What do you guys think of this setup?

Ducky One TKL RGB LED Mechanical Keyboard (Silver Cherry MX) SKU: DKON1687ST-PUSADAAT1
and
126 Key Double Shot PBT Keycap Set - Black Translucent (Vortex)
and some Cherry MX Rubber O-Ring


----------



## Oxides

I just received my DS 6 Snow white and comparing it to the DS 6 SE I returned:

1. Bright Leds, USB 2&3 power settings work. At USB3 it seems similar to my E-element. The SE was stuck in USB2 mode I think.
2. This case is sturdy, doesn't flex and (possibly) weighs more than the SE. Even with the new design it feels solid like my DS 3.
3. Matches the pictures.
4. Software controller is out (it doubles as firmware updater too) and it can do things you cant with plain keyboard controls.

Additional notes:

A. Does anyone know what the deal with that hole in the base plate under the Caps Lock is? It seems to be right above some circuit board component like a moisture sensor?.
Quote:


> Originally Posted by *Oxides*
> 
> So, i just received my Ducky Shine 6 special edition from Mechanical Keyboards and I am VERY unhappy with it.
> 
> 1. Dim leds. The ducky at FULLis about equal to my Keycool or E-element RGB at HALF brightness
> 2 The case isn't sturdy, it creaks and flexes. My Shine 3 was sturdy, even the Keycool feels more solid than this.
> 3. Differs from the pictures. The bed at the base of the keys is black, not white like the pictures. This case is Blueish black, not medium blue like the pictures.
> 4. Software controller seems non-existant.
> 
> I would susped this was counterfit, if MK wasn't such a reputable company.
> 
> I realize noone else might have a DS6 to compare notes with yet, but for those of you with DS5s, was the quality/brightness like this?


----------



## Falkentyne

Ah, so your shine 6 SE Was defective? That explains everything. I do know that my Shine 6 SE switches from USB2 to USB3 mode correctly, as does my YOTM (they have the exact same hardware and firmware anyway), but the shine 6 and YOTM both shipped with USB2 enabled by default, when the manual said USB3 mode was the default. I'm not sure how or why it became frozen.
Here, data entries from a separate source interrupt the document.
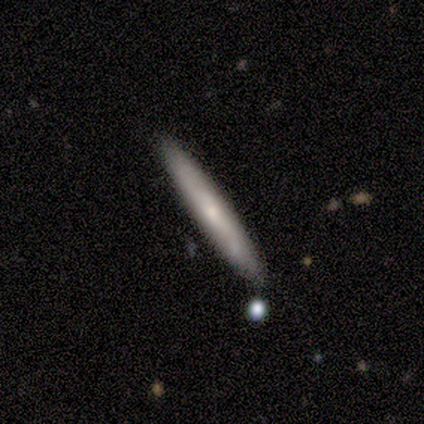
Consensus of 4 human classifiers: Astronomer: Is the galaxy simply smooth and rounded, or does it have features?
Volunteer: smooth — 100%.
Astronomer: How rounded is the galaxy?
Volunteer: cigar-shaped — 100%.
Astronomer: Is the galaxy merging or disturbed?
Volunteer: none — 100%.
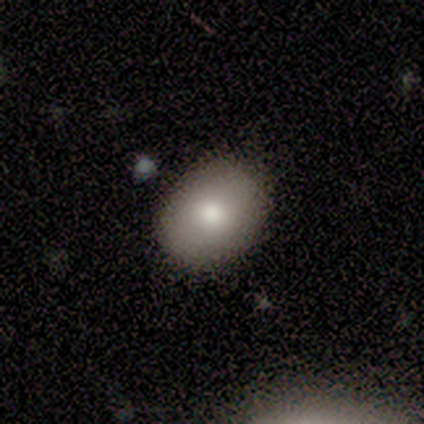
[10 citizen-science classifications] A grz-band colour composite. It shows a smooth galaxy with no disk features (90%) that is in between round and cigar-shaped (56%). Merging: none (100%).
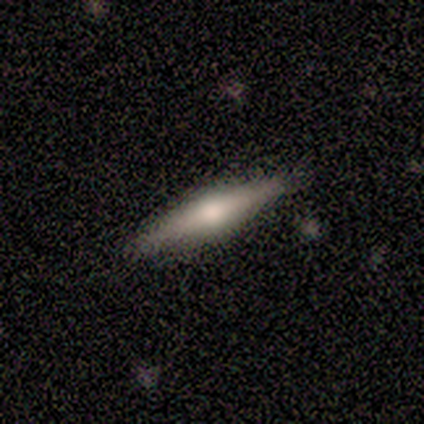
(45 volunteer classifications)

That could explain why the Ducky One RGB was also stuck in USB2 mode and not switching to USB3 mode.


----------



## Oxides

Could have been firmware update too. I never got to use the Software controller on the SE. On the Snow White, I did and it updated the firmware.
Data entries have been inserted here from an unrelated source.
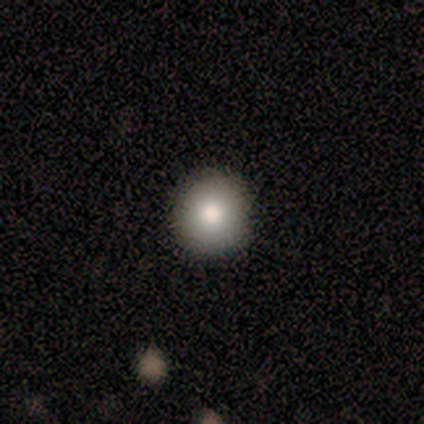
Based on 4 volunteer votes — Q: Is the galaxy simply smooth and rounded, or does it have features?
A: smooth — 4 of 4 (100%).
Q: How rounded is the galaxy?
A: round — 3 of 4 (75%).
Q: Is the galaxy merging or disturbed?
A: none — 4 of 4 (100%).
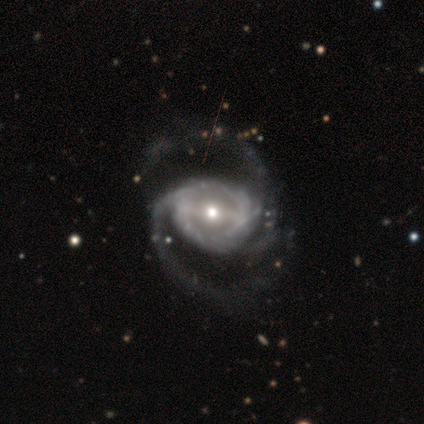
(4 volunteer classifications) Q: Smooth or featured?
A: featured or disk (100%)
Q: Edge-on disk?
A: no (100%)
Q: Bar?
A: strong (75%); runner-up: weak (25%)
Q: Spiral arms?
A: yes (100%)
Q: Spiral winding?
A: loose (50%); runner-up: tight (25%)
Q: Spiral arm count?
A: 2 (100%)
Q: Bulge size?
A: small (50%); runner-up: large (25%)
Q: Merging?
A: none (75%); runner-up: minor disturbance (25%)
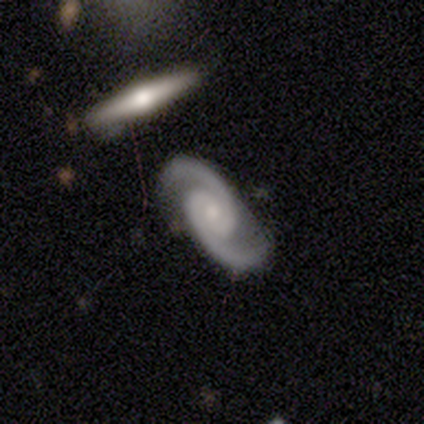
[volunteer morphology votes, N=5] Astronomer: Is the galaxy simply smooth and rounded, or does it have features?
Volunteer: featured or disk — 100%.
But the Snow White feels like it was made differently. There is no flex or creak if you grab both ends and apply a little pressure. And from memory it feel heavier.

That Software Controller is pretty sweet. I hope they expand/tweak multimode.


----------



## Falkentyne

Did you get multi mode working?
Every time I try, nothing plays when I add an effect.
Then when I close and reload the software, the multi mode option has no effects listed, even though I added them.


----------



## Oxides

I am using 0.63 of the software controller. Ducky page says newest version is 0.69, still gives the older version.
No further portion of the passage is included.